夫婦で月20万円の年金で質素ながらもささやかな老後生活を送っていた柳沢夫婦(仮名)。しかし、夫に起こった「まさかの出来事」により、妻がひとりのこされてしまいました。夫の逝去にともない、受け取ることのできる年金が大きく減少することを知った妻は、ひどく憔悴。妻の美帆さんに解決策はあるのでしょうか。FPの辻本剛士氏が、事例をもとに解説します。
年金〈月20万円〉もらえるはずが…65歳夫の急逝で受給額が激減。「もう、生きていけない」憔悴する59歳妻を救った、年金事務所職員のひと言【FPが解説】
幸せな老後生活を送っていた夫婦に起こった「まさかの出来事」
柳沢雅史さん(仮名・65歳)は、妻の美帆さん(仮名・59歳)と2人で暮らしています。
雅史さんは長年、中小企業の営業職として全国を飛び回る生活を送り、定年時には退職金として1,000万円を受け取りました。
一方の美帆さんは専業主婦として家庭を守ってきましたが、マイペースで金銭感覚が少し緩い性格であったため、夫が定年を迎えるまでにできた貯蓄額は300万円ほど。夫婦の総資産額は、約1,300万円あります。
現役時代は、転勤が多かったことから雅史さんの社宅に美帆さんがついていく形でしたが、定年後は家賃9万円の賃貸住宅に引っ越し、現在もそこで2人暮らしをしています。
年金を受け取り始めて約1年が経過。受給額は月20万円です。現役時代の収入よりは少ないものの、2人は仲が良く、夫婦で散歩や町内の集まりに出かけるなど、質素ながらも安定したセカンドライフを過ごしていました。また、今後についても「年に1度は旅行に行きたいね」と計画を立てていたところでした。しかし……。
夫が脳梗塞で突然の逝去…のこされた妻の「絶望」
そんなある日のことです。雅史さんが脳梗塞で倒れ、還らぬ人となりました。前の日まで元気だった雅史さんの突然の逝去は、美帆さんにとって完全に予想外の出来事です。心身ともに憔悴した美帆さんでしたが、家族の助けもありなんとか葬儀や相続などの手続きを終えました。
夫の死後、妻が受け取れる年金額は大幅に減額
少しして、家計を支えていた夫を失ったことで今後の生活が心配になった美帆さんは、詳しい年金受給額について自分なりに調べてみることにしました。

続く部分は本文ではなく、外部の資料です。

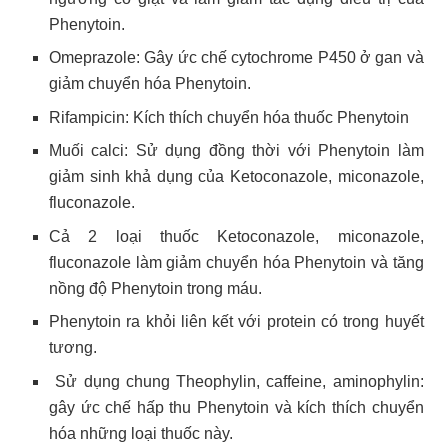
Phenytoin.
Omeprazole: Gây ức chế cytochrome P450 ở gan và
giảm chuyển hóa Phenytoin.
Rifampicin: Kích thích chuyển hóa thuốc Phenytoin
Muối calci: Sử dụng đồng thời với Phenytoin làm
giảm sinh khả dụng của Ketoconazole, miconazole,
fluconazole.
Cả 2 loại thuốc Ketoconazole, miconazole,
fluconazole làm giảm chuyển hóa Phenytoin và tăng
nồng độ Phenytoin trong máu.
Phenytoin ra khỏi liên kết với protein có trong huyết
tương.
Sử dụng chung Theophylin, caffeine, aminophylin:
gây ức chế hấp thu Phenytoin và kích thích chuyển
hóa những loại thuốc này.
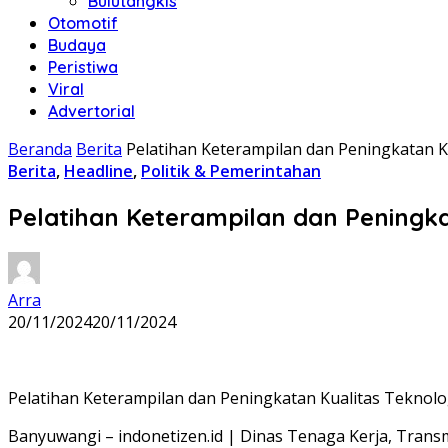
Bulutangkis
Otomotif
Budaya
Peristiwa
Viral
Advertorial
Beranda
Berita
Pelatihan Keterampilan dan Peningkatan K
Berita
,
Headline
,
Politik & Pemerintahan
Pelatihan Keterampilan dan Peningka
Arra
20/11/2024
20/11/2024
Pelatihan Keterampilan dan Peningkatan Kualitas Teknolo
Banyuwangi – indonetizen.id | Dinas Tenaga Kerja, Trans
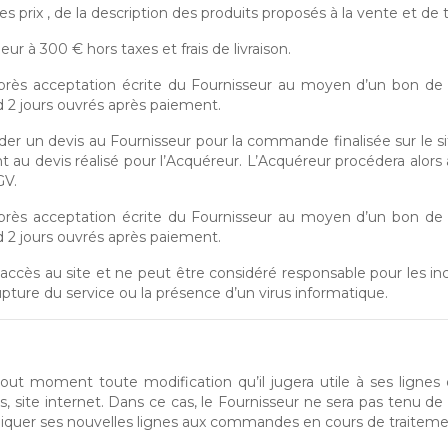
 prix , de la description des produits proposés à la vente et de t
 à 300 € hors taxes et frais de livraison.
’après acceptation écrite du Fournisseur au moyen d’un bon 
d 2 jours ouvrés après paiement.
r un devis au Fournisseur pour la commande finalisée sur le site
au devis réalisé pour l’Acquéreur. L’Acquéreur procédera alo
GV.
’après acceptation écrite du Fournisseur au moyen d’un bon 
d 2 jours ouvrés après paiement.
’accès au site et ne peut être considéré responsable pour les
rupture du service ou la présence d’un virus informatique.
tout moment toute modification qu’il jugera utile à ses lignes 
, site internet. Dans ce cas, le Fournisseur ne sera pas tenu d
ppliquer ses nouvelles lignes aux commandes en cours de traiteme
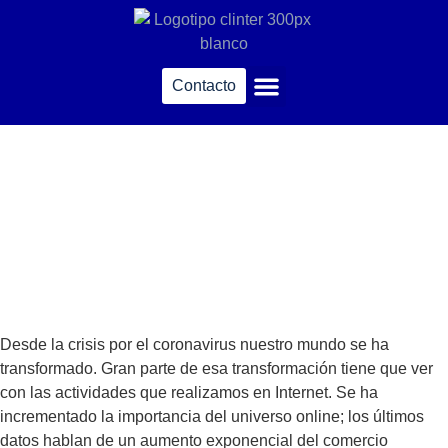
Contacto
Traducción jurada
Desde la crisis por el coronavirus nuestro mundo se ha
transformado. Gran parte de
esa transformación tiene que ver
con las actividades que realizamos en Internet. Se ha
incrementado la importancia del universo online; los últimos
datos hablan de un aumento exponencial del comercio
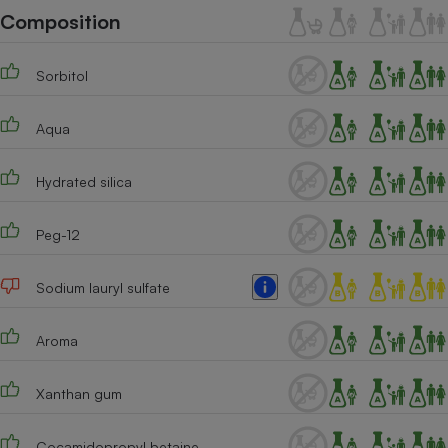
Téléphone mobile -
Composition
Smartphone
Plaque de cuisson à
induction
Sorbitol
Aqua
Climatiseur -
Ventilateur
Hydrated silica
Antivirus
Peg-12
Climatiseur -
Ventilateur
Sodium lauryl sulfate
Aroma
Xanthan gum
Cocamidopropyl betaine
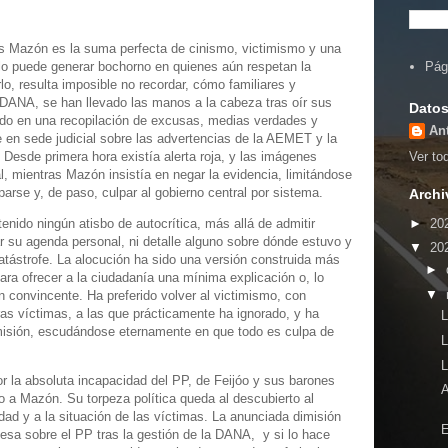
s Mazón es la suma perfecta de cinismo, victimismo y una
lo puede generar bochorno en quienes aún respetan la
Pág
lo, resulta imposible no recordar, cómo familiares y
 DANA, se han llevado las manos a la cabeza tras oír sus
Datos
do en una recopilación de excusas, medias verdades y
An
 en sede judicial sobre las advertencias de la AEMET y la
 Desde primera hora existía alerta roja, y las imágenes
Ver tod
l, mientras Mazón insistía en negar la evidencia, limitándose
parse y, de paso, culpar al gobierno central por sistema.
Archi
►
20
nido ningún atisbo de autocrítica, más allá de admitir
ar su agenda personal, ni detalle alguno sobre dónde estuvo y
▼
20
catástrofe. La alocución ha sido una versión construida más
►
 para ofrecer a la ciudadanía una mínima explicación o, lo
▼
 convincente. Ha preferido volver al victimismo, con
as víctimas, a las que prácticamente ha ignorado, y ha
imisión, escudándose eternamente en que todo es culpa de
r la absoluta incapacidad del PP, de Feijóo y sus barones
 a Mazón. Su torpeza política queda al descubierto al
rdad y a la situación de las víctimas. La anunciada dimisión
pesa sobre el PP tras la gestión de la DANA, y si lo hace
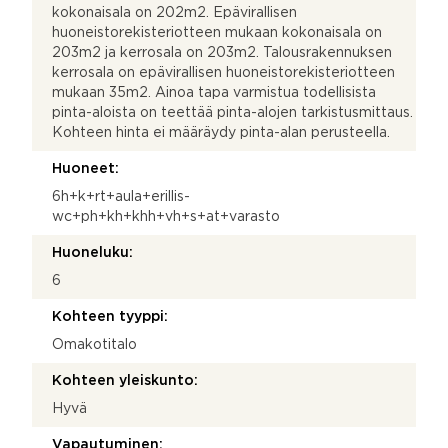
kokonaisala on 202m2. Epävirallisen
huoneistorekisteriotteen mukaan kokonaisala on
203m2 ja kerrosala on 203m2. Talousrakennuksen
kerrosala on epävirallisen huoneistorekisteriotteen
mukaan 35m2. Ainoa tapa varmistua todellisista
pinta-aloista on teettää pinta-alojen tarkistusmittaus.
Kohteen hinta ei määräydy pinta-alan perusteella.
Huoneet:
6h+k+rt+aula+erillis-
wc+ph+kh+khh+vh+s+at+varasto
Huoneluku:
6
Kohteen tyyppi:
Omakotitalo
Kohteen yleiskunto:
Hyvä
Vapautuminen:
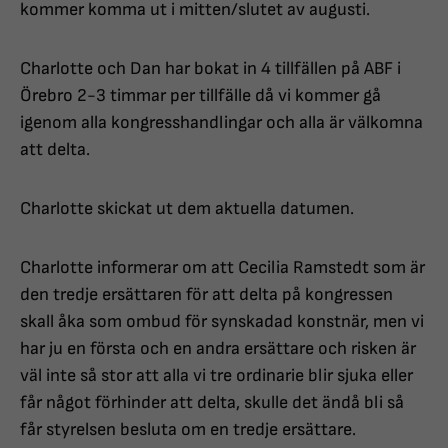
kommer komma ut i mitten/slutet av augusti.
Charlotte och Dan har bokat in 4 tillfällen på ABF i
Örebro 2-3 timmar per tillfälle då vi kommer gå
igenom alla kongresshandlingar och alla är välkomna
att delta.
Charlotte skickat ut dem aktuella datumen.
Charlotte informerar om att Cecilia Ramstedt som är
den tredje ersättaren för att delta på kongressen
skall åka som ombud för synskadad konstnär, men vi
har ju en första och en andra ersättare och risken är
väl inte så stor att alla vi tre ordinarie blir sjuka eller
får något förhinder att delta, skulle det ändå bli så
får styrelsen besluta om en tredje ersättare.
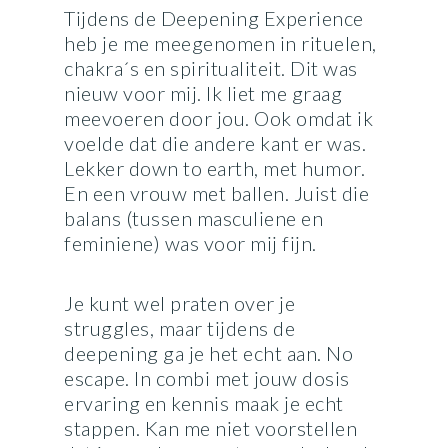
Tijdens de Deepening Experience
heb je me meegenomen in rituelen,
chakra´s en spiritualiteit. Dit was
nieuw voor mij. Ik liet me graag
meevoeren door jou. Ook omdat ik
voelde dat die andere kant er was.
Lekker down to earth, met humor.
En een vrouw met ballen. Juist die
balans (tussen masculiene en
feminiene) was voor mij fijn.
Je kunt wel praten over je
struggles, maar tijdens de
deepening ga je het echt aan. No
escape. In combi met jouw dosis
ervaring en kennis maak je echt
stappen. Kan me niet voorstellen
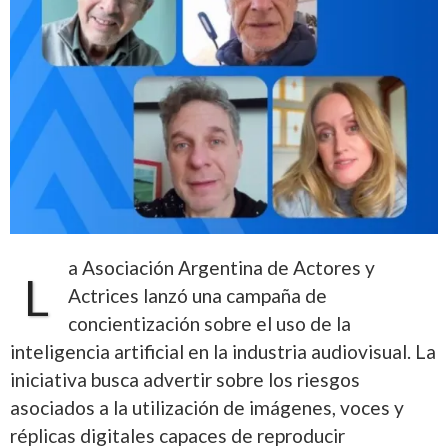
a Asociación Argentina de Actores y
L
Actrices lanzó una campaña de
concientización sobre el uso de la
inteligencia artificial en la industria audiovisual. La
iniciativa busca advertir sobre los riesgos
asociados a la utilización de imágenes, voces y
réplicas digitales capaces de reproducir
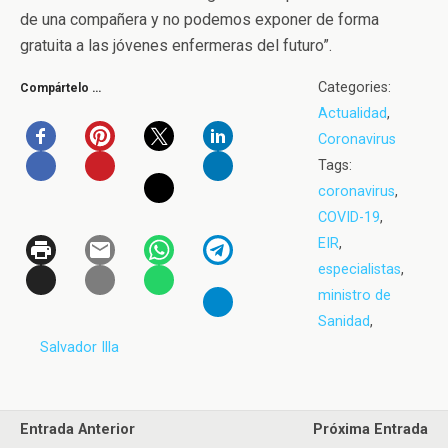
de una compañera y no podemos exponer de forma
gratuita a las jóvenes enfermeras del futuro”.
Categories:
Compártelo …
Actualidad
,
Coronavirus
Tags:
coronavirus
,
COVID-19
,
EIR
,
especialistas
,
ministro de
Sanidad
,
Salvador Illa
Entrada Anterior
Próxima Entrada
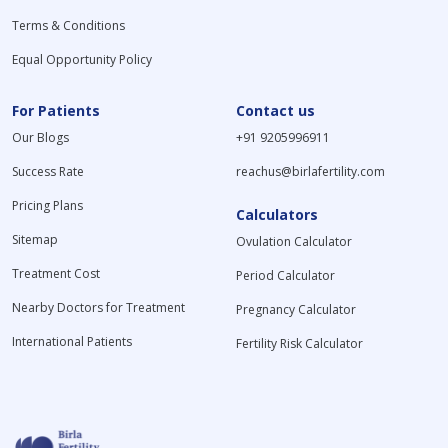
Terms & Conditions
Equal Opportunity Policy
For Patients
Contact us
Our Blogs
+91 9205996911
Success Rate
reachus@birlafertility.com
Pricing Plans
Calculators
Sitemap
Ovulation Calculator
Treatment Cost
Period Calculator
Nearby Doctors for Treatment
Pregnancy Calculator
International Patients
Fertility Risk Calculator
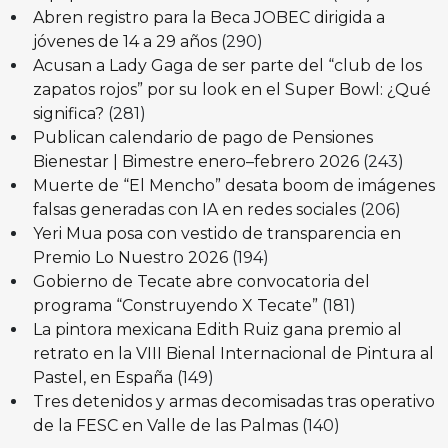
Abren registro para la Beca JOBEC dirigida a
jóvenes de 14 a 29 años
(290)
Acusan a Lady Gaga de ser parte del “club de los
zapatos rojos” por su look en el Super Bowl: ¿Qué
significa?
(281)
Publican calendario de pago de Pensiones
Bienestar | Bimestre enero–febrero 2026
(243)
Muerte de “El Mencho” desata boom de imágenes
falsas generadas con IA en redes sociales
(206)
Yeri Mua posa con vestido de transparencia en
Premio Lo Nuestro 2026
(194)
Gobierno de Tecate abre convocatoria del
programa “Construyendo X Tecate”
(181)
La pintora mexicana Edith Ruiz gana premio al
retrato en la VIII Bienal Internacional de Pintura al
Pastel, en España
(149)
Tres detenidos y armas decomisadas tras operativo
de la FESC en Valle de las Palmas
(140)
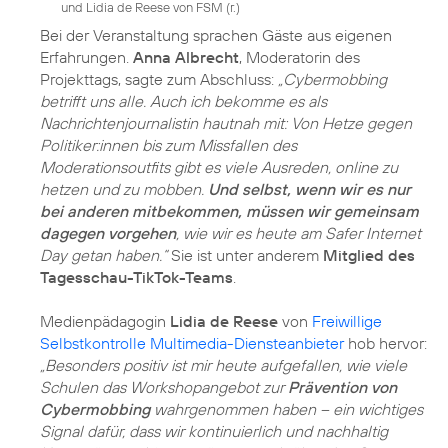
und Lidia de Reese von FSM (r.)
Bei der Veranstaltung sprachen Gäste aus eigenen
Erfahrungen.
Anna Albrecht
, Moderatorin des
Projekttags, sagte zum Abschluss:
„Cybermobbing
betrifft uns alle. Auch ich bekomme es als
Nachrichtenjournalistin hautnah mit: Von Hetze gegen
Politiker:innen bis zum Missfallen des
Moderationsoutfits gibt es viele Ausreden, online zu
hetzen und zu mobben.
Und selbst, wenn wir es nur
bei anderen mitbekommen, müssen wir gemeinsam
dagegen vorgehen
, wie wir es heute am Safer Internet
Day getan haben.“
Sie ist unter anderem
Mitglied des
Tagesschau-TikTok-Teams
.
Medienpädagogin
Lidia de Reese
von
Freiwillige
Selbstkontrolle Multimedia-Diensteanbieter
hob hervor:
„Besonders positiv ist mir heute aufgefallen, wie viele
Schulen das Workshopangebot zur
Prävention von
Cybermobbing
wahrgenommen haben – ein wichtiges
Signal dafür, dass wir kontinuierlich und nachhaltig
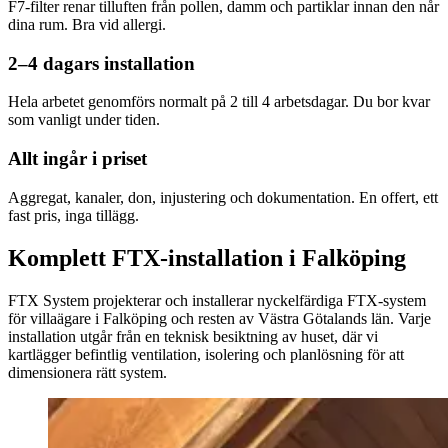
F7-filter renar tilluften från pollen, damm och partiklar innan den når
dina rum. Bra vid allergi.
2–4 dagars installation
Hela arbetet genomförs normalt på 2 till 4 arbetsdagar. Du bor kvar
som vanligt under tiden.
Allt ingår i priset
Aggregat, kanaler, don, injustering och dokumentation. En offert, ett
fast pris, inga tillägg.
Komplett FTX-installation i Falköping
FTX System projekterar och installerar nyckelfärdiga FTX-system
för villaägare i Falköping och resten av Västra Götalands län. Varje
installation utgår från en teknisk besiktning av huset, där vi
kartlägger befintlig ventilation, isolering och planlösning för att
dimensionera rätt system.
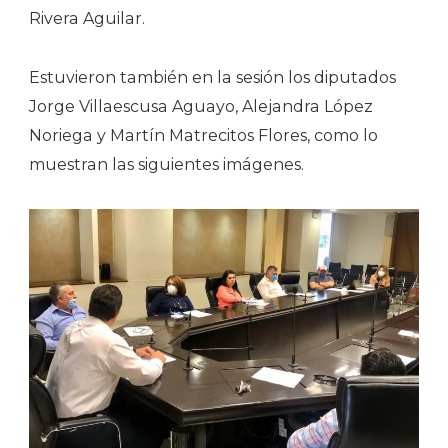
Rivera Aguilar.
Estuvieron también en la sesión los diputados
Jorge Villaescusa Aguayo, Alejandra López
Noriega y Martín Matrecitos Flores, como lo
muestran las siguientes imágenes.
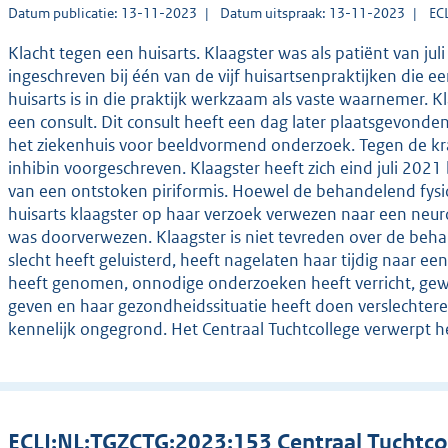
Datum publicatie: 13-11-2023
Datum uitspraak: 13-11-2023
EC
Klacht tegen een huisarts. Klaagster was als patiënt van j
ingeschreven bij één van de vijf huisartsenpraktijken die 
huisarts is in die praktijk werkzaam als vaste waarnemer. 
een consult. Dit consult heeft een dag later plaatsgevonde
het ziekenhuis voor beeldvormend onderzoek. Tegen de kra
inhibin voorgeschreven. Klaagster heeft zich eind juli 202
van een ontstoken piriformis. Hoewel de behandelend fysio
huisarts klaagster op haar verzoek verwezen naar een neuro
was doorverwezen. Klaagster is niet tevreden over de behan
slecht heeft geluisterd, heeft nagelaten haar tijdig naar ee
heeft genomen, onnodige onderzoeken heeft verricht, gewei
geven en haar gezondheidssituatie heeft doen verslechtere
kennelijk ongegrond. Het Centraal Tuchtcollege verwerpt he
ECLI:NL:TGZCTG:2023:153 Centraal Tuchtco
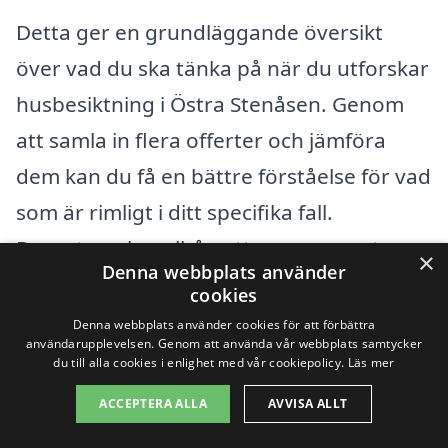
Detta ger en grundläggande översikt
över vad du ska tänka på när du utforskar
husbesiktning i Östra Stenåsen. Genom
att samla in flera offerter och jämföra
dem kan du få en bättre förståelse för vad
som är rimligt i ditt specifika fall.
Dessutom, kom ihåg att en noggrant
×
Denna webbplats använder
genomförd besiktning kan spara dig både
cookies
tid och pengar i det långa loppet genom
Denna webbplats använder cookies för att förbättra
användarupplevelsen. Genom att använda vår webbplats samtycker
att avslöja eventuella problem innan du
du till alla cookies i enlighet med vår cookiepolicy.
Läs mer
gör ett köp eller renoveringsbeslut. Vår
ACCEPTERA ALLA
AVVISA ALLT
plattform, husbesiktning-pris.se, gör det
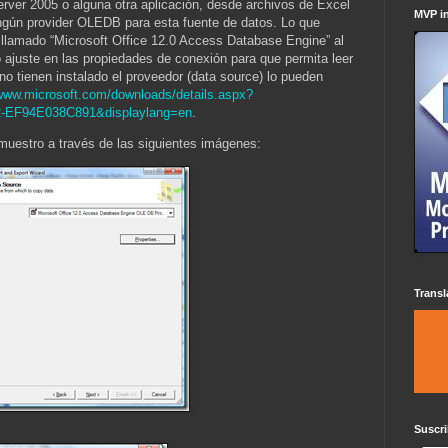
rver 2005 o alguna otra aplicación, desde archivos de Excel
MVP i
ingún provider OLEDB para esta fuente de datos. Lo que
r llamado “Microsoft Office 12.0 Access Database Engine” al
 ajuste en las propiedades de conexión para que permita leer
 no tienen instalado el proveedor (data source) lo pueden
/www.microsoft.com/downloads/details.aspx?
2-EF94E038C891&displaylang=en
.
 muestro a través de las siguientes imágenes:
Transl
Suscri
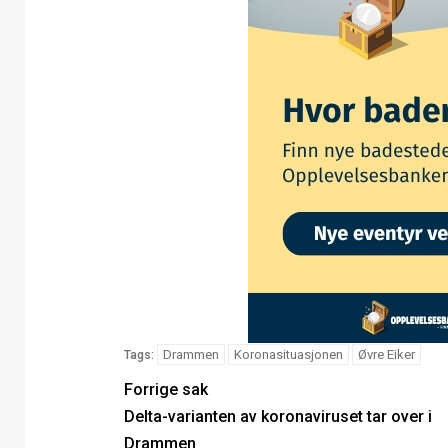
Drammen
Koronasituasjonen
Øvre Eiker
Tags:
Forrige sak
Delta-varianten av koronaviruset tar over i
Drammen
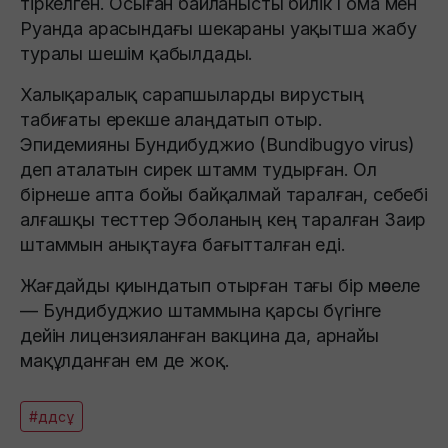
тіркелген. Осыған байланысты билік Гома мен
Руанда арасындағы шекараны уақытша жабу
туралы шешім қабылдады.
Халықаралық сарапшыларды вирустың
табиғаты ерекше алаңдатып отыр.
Эпидемияны Бундибуджио (Bundibugyo virus)
деп аталатын сирек штамм тудырған. Ол
бірнеше апта бойы байқалмай таралған, себебі
алғашқы тесттер Эболаның кең таралған Заир
штаммын анықтауға бағытталған еді.
Жағдайды қиындатып отырған тағы бір мәселе
— Бундибуджио штаммына қарсы бүгінге
дейін лицензияланған вакцина да, арнайы
мақұлданған ем де жоқ.
#ддсұ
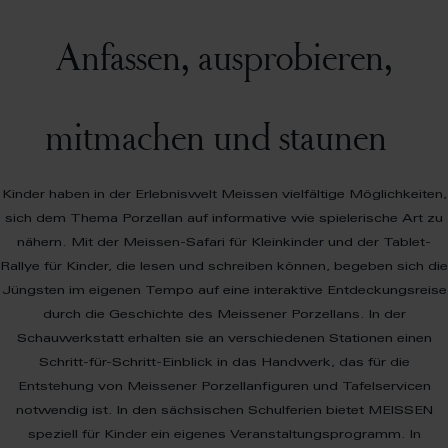
Anfassen, ausprobieren,
mitmachen und staunen
Kinder haben in der Erlebniswelt Meissen vielfältige Möglichkeiten,
sich dem Thema Porzellan auf informative wie spielerische Art zu
nähern. Mit der Meissen-Safari für Kleinkinder und der Tablet-
Rallye für Kinder, die lesen und schreiben können, begeben sich die
Jüngsten im eigenen Tempo auf eine interaktive Entdeckungsreise
durch die Geschichte des Meissener Porzellans. In der
Schauwerkstatt erhalten sie an verschiedenen Stationen einen
Schritt-für-Schritt-Einblick in das Handwerk, das für die
Entstehung von Meissener Porzellanfiguren und Tafelservicen
notwendig ist. In den sächsischen Schulferien bietet MEISSEN
speziell für Kinder ein eigenes Veranstaltungsprogramm. In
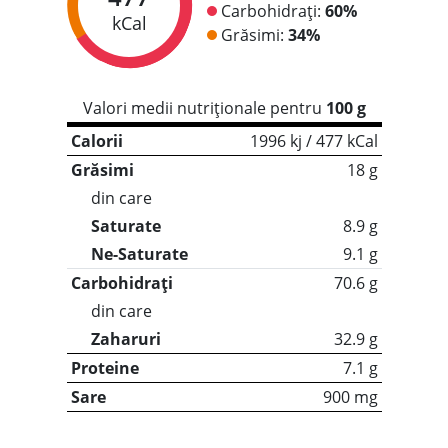
Carbohidrați:
60%
kCal
Grăsimi:
34%
Valori medii nutriționale pentru
100 g
Calorii
1996 kj / 477 kCal
Grăsimi
18 g
din care
Saturate
8.9 g
Ne-Saturate
9.1 g
Carbohidrați
70.6 g
din care
Zaharuri
32.9 g
Proteine
7.1 g
Sare
900 mg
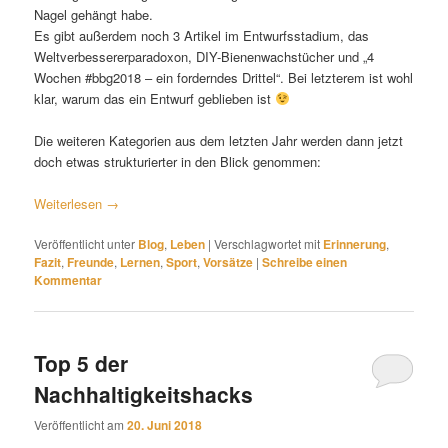
Nagel gehängt habe.
Es gibt außerdem noch 3 Artikel im Entwurfsstadium, das
Weltverbessererparadoxon, DIY-Bienenwachstücher und „4
Wochen #bbg2018 – ein forderndes Drittel“. Bei letzterem ist wohl
klar, warum das ein Entwurf geblieben ist
Die weiteren Kategorien aus dem letzten Jahr werden dann jetzt
doch etwas strukturierter in den Blick genommen:
Weiterlesen
→
Veröffentlicht unter
Blog
,
Leben
|
Verschlagwortet mit
Erinnerung
,
Fazit
,
Freunde
,
Lernen
,
Sport
,
Vorsätze
|
Schreibe einen
Kommentar
Top 5 der
Nachhaltigkeitshacks
Veröffentlicht am
20. Juni 2018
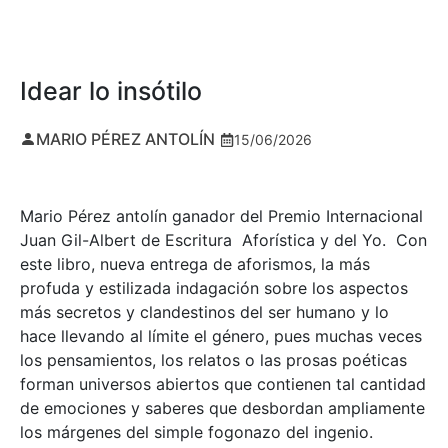
Idear lo insótilo
MARIO PÉREZ ANTOLÍN
15/06/2026
Mario Pérez antolín ganador del Premio Internacional
Juan Gil-Albert de Escritura Aforística y del Yo. Con
este libro, nueva entrega de aforismos, la más
profuda y estilizada indagación sobre los aspectos
más secretos y clandestinos del ser humano y lo
hace llevando al límite el género, pues muchas veces
los pensamientos, los relatos o las prosas poéticas
forman universos abiertos que contienen tal cantidad
de emociones y saberes que desbordan ampliamente
los márgenes del simple fogonazo del ingenio.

まず、いままで受け取っていた年金月20万円の内訳は、下記のとおりです。
・老齢基礎年金……月額6万6,250円(年間79万5,000円)
・老齢厚生年金……月額11万7,000円(年間140万円)
・加給年金……月額1万9,000円(年間22万8,700円)
合計……月額20万2,250円
しかし、調べてみたところ、美帆さんが今後受け取ることになる遺族厚生年金は夫が生前受け取っていた老齢厚生年金140万円の3/4になるため、105万円(月額8万7,500円)となるようです。
さらに、遺族基礎年金は「18歳未満の子どもがいること」が条件ですが、柳沢家はこれに当てはまらないため支給対象外となり、ゼロ円であることが判明しました。
これはつまり、これまで月20万円で暮らしていたところ、月わずか8万7,500円で生活しなければならないということです。「愛する夫を失ったうえ、これっぽっちの金額しか受け取れないなんて。もう、生きていけない……」美帆さんはひどく落ち込んでしまいました。